Optional descriptors
One of the requirements for EXACT2 is to represent which descriptors of experimental actions are essential, and which are optional. In a scenario where a user submits a protocol to an EXACT2-based system, and some experimental actions in that protocol do not include essential descriptors, then the system will request that the user specifies those missing descriptors (see the next section for more explanations). Conversely, a frequent occurrence in protocols is that experimental actions contain descriptors that are non-essential (= optional). These descriptors are beneficial to the understanding of protocols, and therefore should be preserved in machine amenable representations of protocols. However, a system supporting such representations needs to be able to strike the right balance between ensuring that all essential information about a protocol is captured, and remaining user-friendly by not enforcing users to input non-essential information. For example, it is not essential to specify the value of the descriptor temperature for the actions EXACT2: filter and EXACT2: resuspend. These actions are typically executed at room temperature, or at the temperature of the previous step, and it is normally specified in protocols if otherwise. EXACT2 aims to represent typical situations and, in order not to enforce the recording of the descriptor temperature for every instance of the classes EXACT2: filter and EXACT2: resuspend, EXACT2 needs to classify this descriptor as optional.

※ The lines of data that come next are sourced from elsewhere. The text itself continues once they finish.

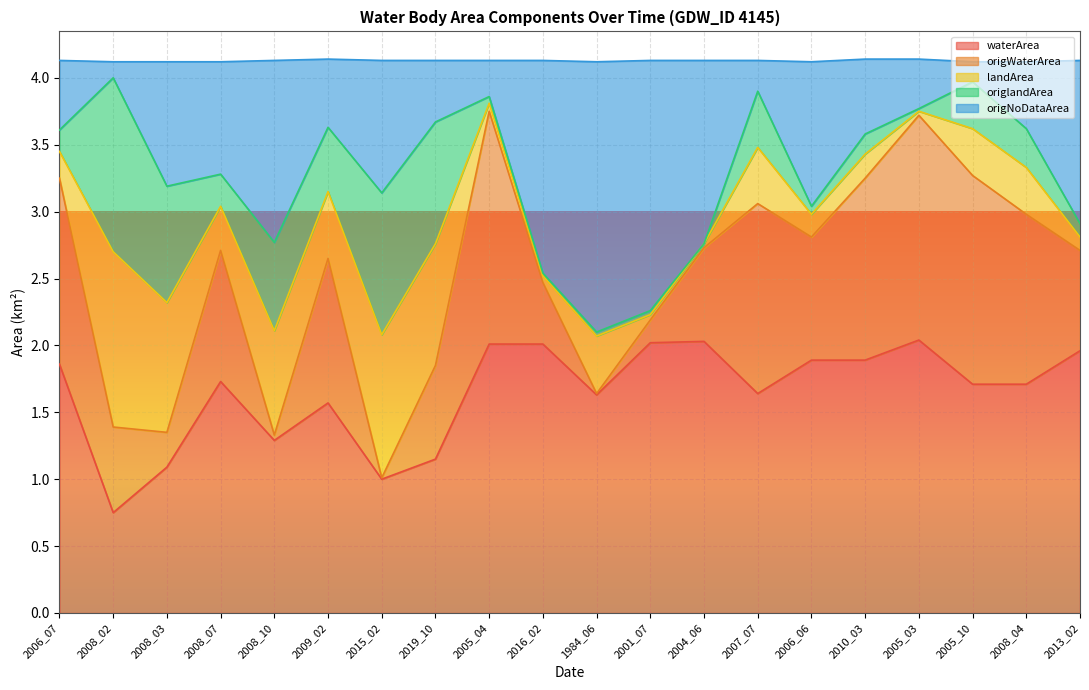

At which label does waterArea reach its minimum?

2008_02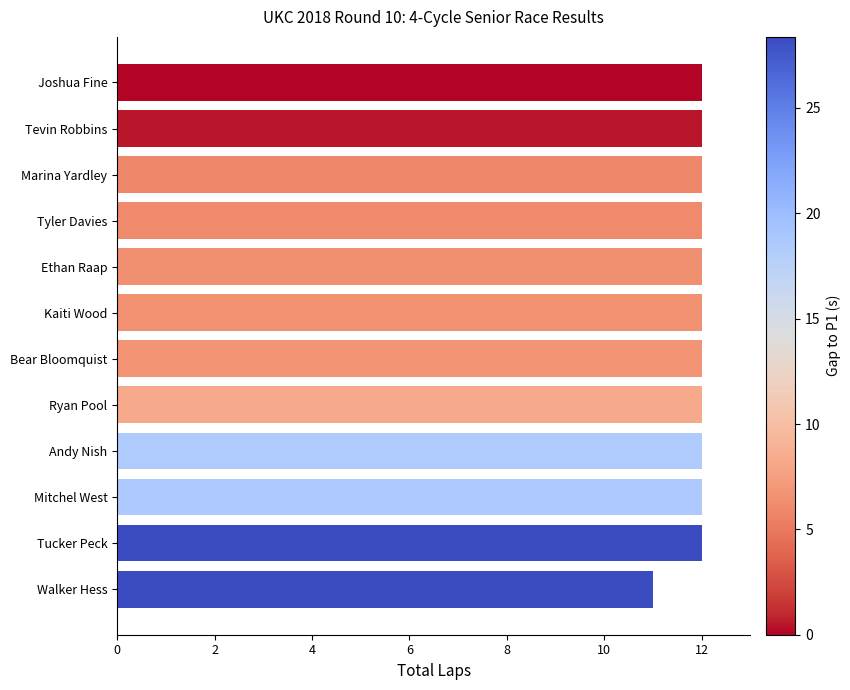

Count the values in the range 12 to 13.

11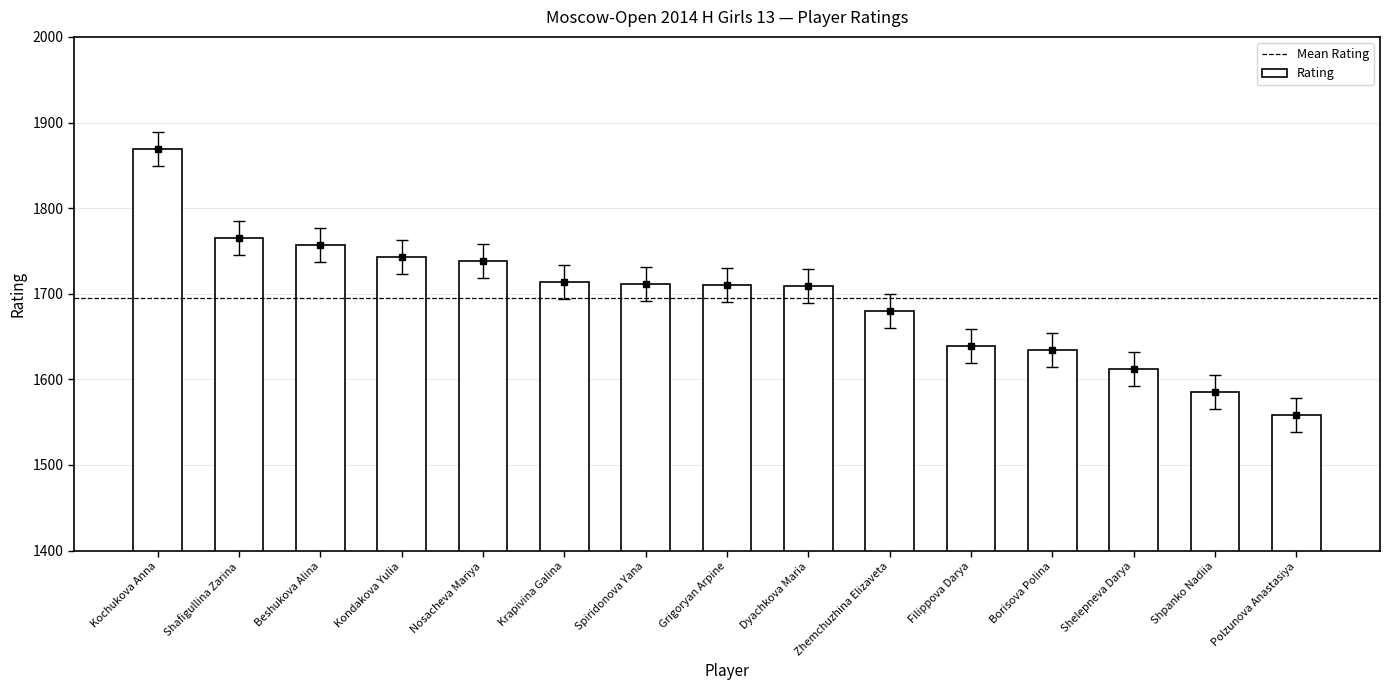

What is the difference between the maximum and minimum values?

311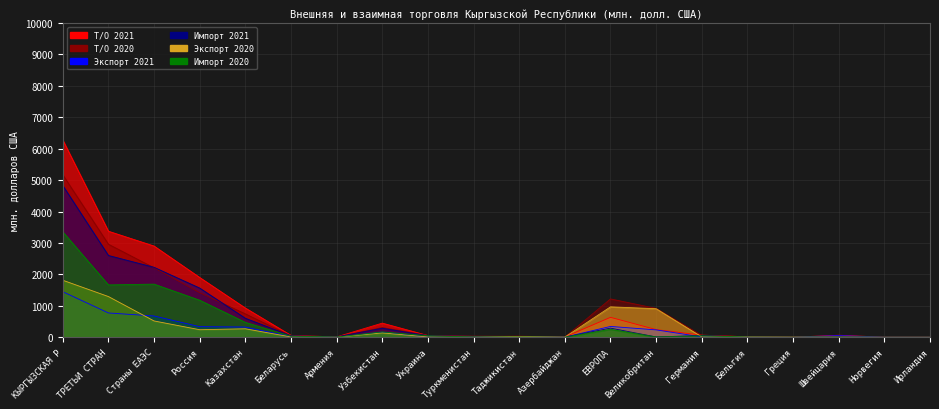

In Экспорт 2021, how many points are higher than both neighbors (excluding endpoints)?

4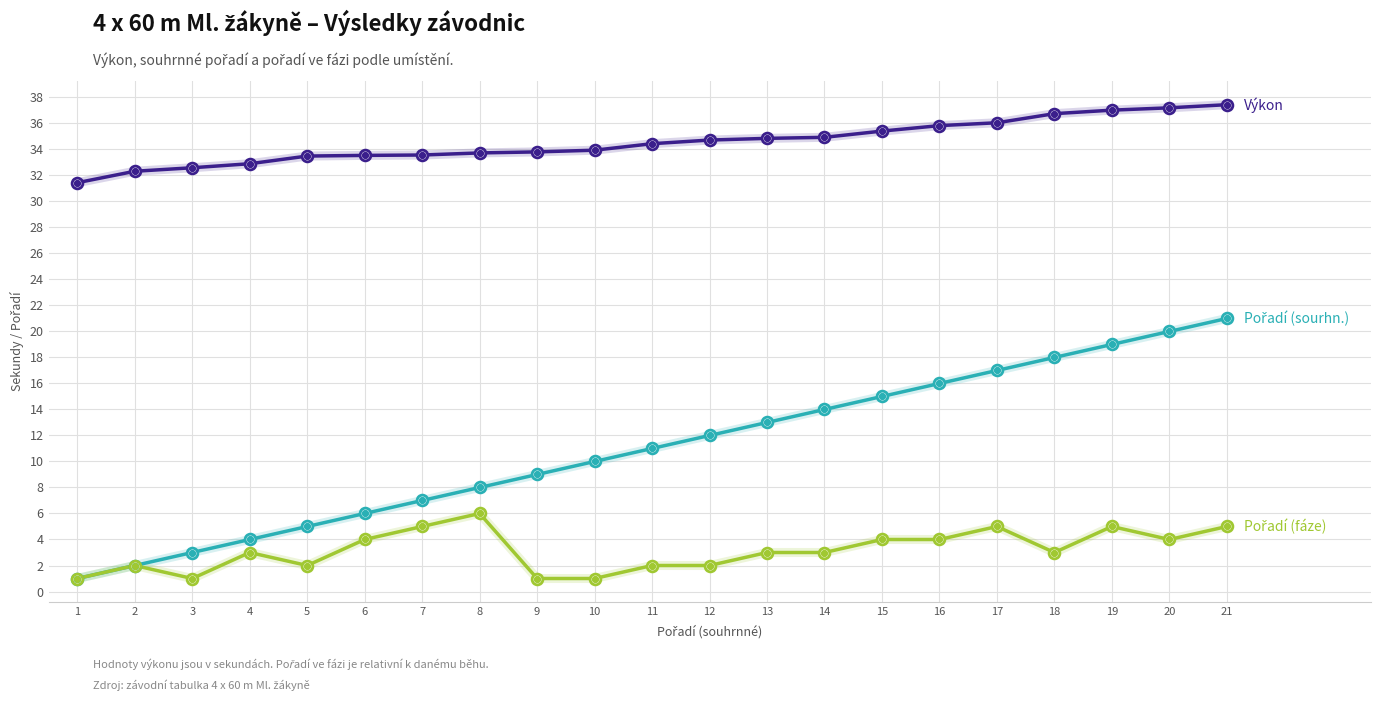

What is the total value across all series at 5?

40.5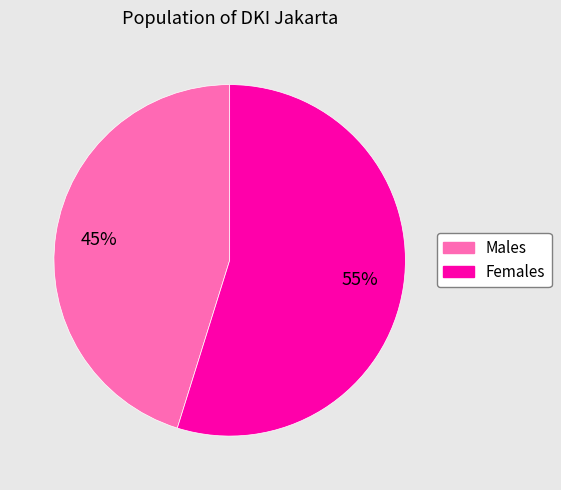

Is there any slice that represents more than half of the pie?

Yes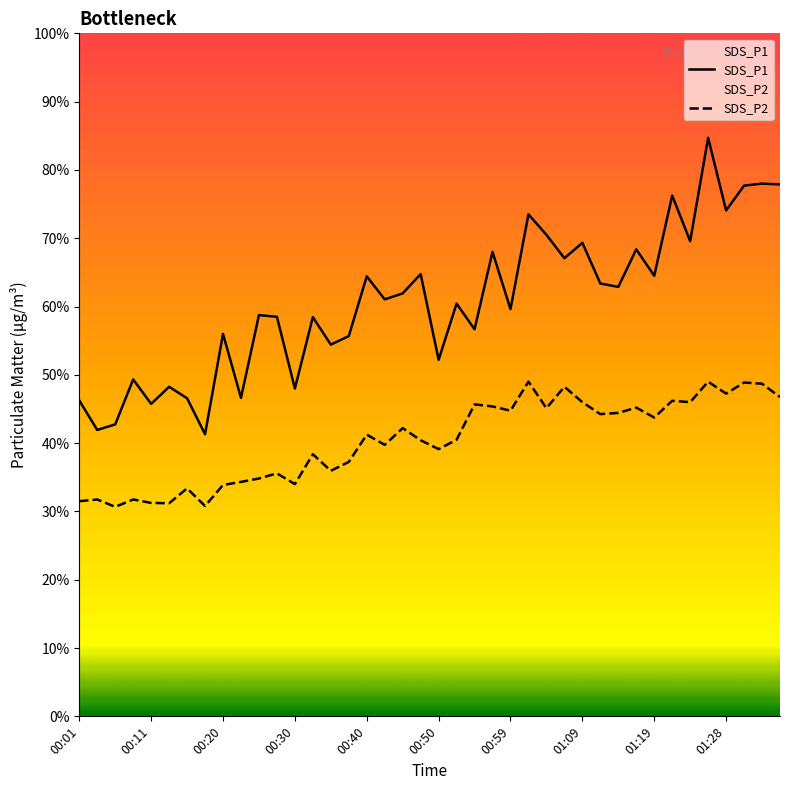

In SDS_P1, how many points are lower than both neighbors (excluding endpoints)?

15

Unfortunately, the limited expressivity of OWL does not allow us to represent that an experimental action may have certain descriptors. To overcome this limitation we have introduced the class EXACT2: optional descriptor of experimental action with such subclasses as EXACT2: (optional) temperature, EXACT2: (optional) equipment, etc. An alternative solution would have been to assign probabilities to the statements 'an experimental action has a descriptor' [20]. However, we judged that the probabilistic approach would unnecessarily complicate the EXACT2 representations.